> Your task
Repeat the entries below exactly as they appear, with no pictures.

> Listed entries
BEGIN
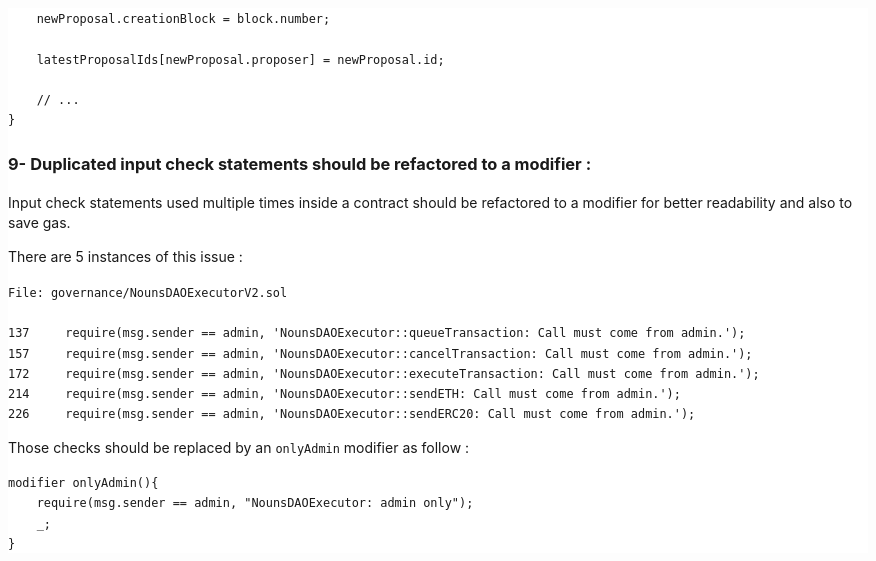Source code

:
 ```solidity
    newProposal.creationBlock = block.number;

    latestProposalIds[newProposal.proposer] = newProposal.id;

    // ...
}
```


### 9- Duplicated input check statements should be refactored to a modifier :

Input check statements used multiple times inside a contract should be refactored to a modifier for better readability and also to save gas.

There are 5 instances of this issue :

```
File: governance/NounsDAOExecutorV2.sol

137     require(msg.sender == admin, 'NounsDAOExecutor::queueTransaction: Call must come from admin.');
157     require(msg.sender == admin, 'NounsDAOExecutor::cancelTransaction: Call must come from admin.');
172     require(msg.sender == admin, 'NounsDAOExecutor::executeTransaction: Call must come from admin.');
214     require(msg.sender == admin, 'NounsDAOExecutor::sendETH: Call must come from admin.');
226     require(msg.sender == admin, 'NounsDAOExecutor::sendERC20: Call must come from admin.');
```

Those checks should be replaced by an `onlyAdmin` modifier as follow :

```solidity
modifier onlyAdmin(){
    require(msg.sender == admin, "NounsDAOExecutor: admin only");
    _;
}
```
END
> Task answer
Source code

:
 ```solidity
    newProposal.creationBlock = block.number;

    latestProposalIds[newProposal.proposer] = newProposal.id;

    // ...
}
```


### 9- Duplicated input check statements should be refactored to a modifier :

Input check statements used multiple times inside a contract should be refactored to a modifier for better readability and also to save gas.

There are 5 instances of this issue :

```
File: governance/NounsDAOExecutorV2.sol

137     require(msg.sender == admin, 'NounsDAOExecutor::queueTransaction: Call must come from admin.');
157     require(msg.sender == admin, 'NounsDAOExecutor::cancelTransaction: Call must come from admin.');
172     require(msg.sender == admin, 'NounsDAOExecutor::executeTransaction: Call must come from admin.');
214     require(msg.sender == admin, 'NounsDAOExecutor::sendETH: Call must come from admin.');
226     require(msg.sender == admin, 'NounsDAOExecutor::sendERC20: Call must come from admin.');
```

Those checks should be replaced by an `onlyAdmin` modifier as follow :

```solidity
modifier onlyAdmin(){
    require(msg.sender == admin, "NounsDAOExecutor: admin only");
    _;
}
```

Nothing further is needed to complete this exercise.